This is a little dated, but I found it too funny not to post about. My most popular post to date discusses financial statements and how engineers can make sense of them. There’s a short section on “goodwill” there:
One interesting side note is that when Company A buys Company B, Company A must pay the market price (at least) for B. When Company B shows up on A’s balance sheet though those non-balance sheet assets need to be accounted for to make everything balance out. The non-balance-sheet assets will show up on A’s balance sheet under a row called “goodwill,” which is just the delta between what Company A paid and Company B’s book value.

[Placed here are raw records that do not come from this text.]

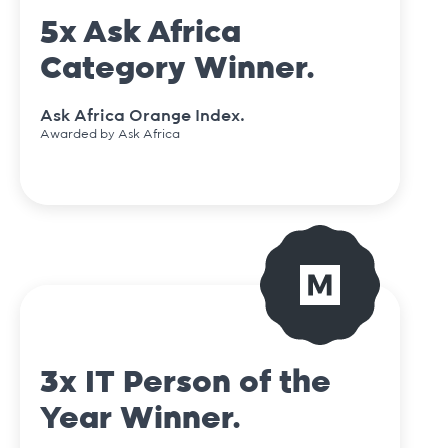
5x Ask Africa
Category Winner.
Ask Africa Orange Index.
Awarded by Ask Africa
3x IT Person of the
Year Winner.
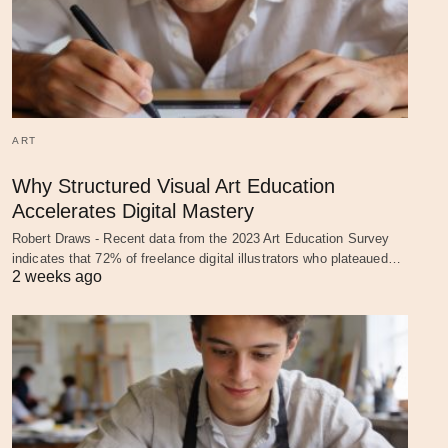
ART
Why Structured Visual Art Education
Accelerates Digital Mastery
Robert Draws - Recent data from the 2023 Art Education Survey
indicates that 72% of freelance digital illustrators who plateaued…
2 weeks ago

When you see goodwill on a balance sheet, just know that it’s the totally made-up number A decided that B’s intangibles are worth. GAAP requires that A revisit the goodwill number annually to see if it passes muster for credibility, and if you see it decrease significantly, it’s a sign that something bad happened to B’s business after A acquired it or that A overpaid.
Back in November, the SEC actually fined UPS for messing up their goodwill!

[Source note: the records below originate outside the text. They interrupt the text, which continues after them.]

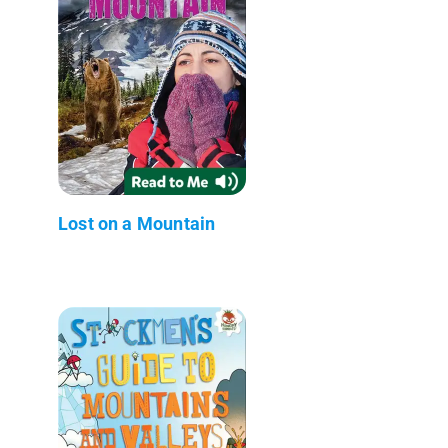
Lost on a Mountain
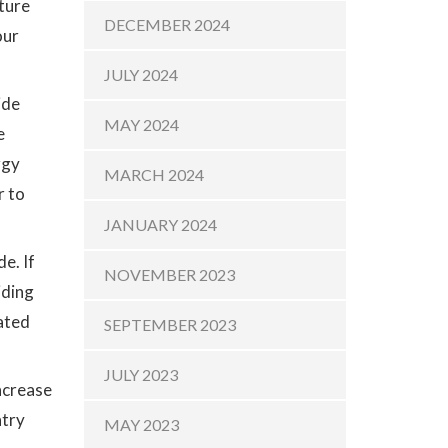
sture
DECEMBER 2024
our
JULY 2024
ide
MAY 2024
e
rgy
MARCH 2024
r to
JANUARY 2024
e. If
NOVEMBER 2023
iding
cated
SEPTEMBER 2023
JULY 2023
increase
ntry
MAY 2023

UPS determined in 2019 that UPS Freight, a business unit that transported less-than-truckload shipments, was likely to sell for no more than about $650 million. GAAP required UPS to use the price it would receive to sell Freight in calculating whether it needed to write-down the value of the goodwill it had assigned to the business unit on its balance sheet. UPS’s own analysis indicated that nearly $500 million of goodwill it had associated with Freight was impaired. Rather than use that analysis, however, UPS relied on an outside consultant’s valuation of Freight without giving the consultant information necessary to conduct a fair valuation of the business. Using assumptions approved by UPS, which were clearly not ones a prospective buyer of Freight would make, the consultant estimated Freight was worth about $2 billion – three times as much as UPS had determined. On that basis, UPS did not record a goodwill impairment in 2019. Had UPS properly valued Freight, its earnings and other reported items would have been materially lower.

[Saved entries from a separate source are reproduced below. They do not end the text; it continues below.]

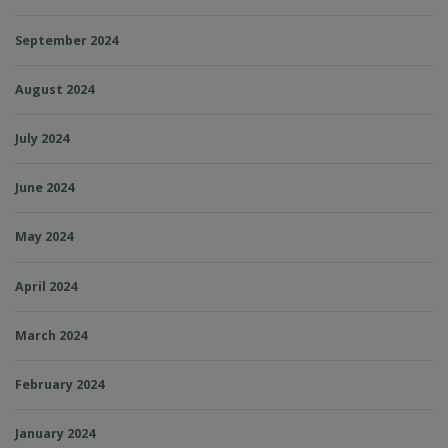
September 2024
August 2024
July 2024
June 2024
May 2024
April 2024
March 2024
February 2024
January 2024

Amazing stuff! I wish I knew the UPS analyst who put together that valuation, and got to see the look on their face when they were told it would be part of an SEC enforcement action 😂
But in all fairness, you could see how something like this might happen. The people looking to sell Freight work in M&A, where the people putting together the financial statements (and who used the above-mentioned consultant) are in the accounting department. They probably don’t talk to each other and they definitely don’t have the same incentives. This could all just be an honest mistake – depends on what info was withheld from that consultant.
Hopefully this anecdote 1) amuses you as much as I, and 2) helps reinforce the point from the prior post about what goodwill actually is.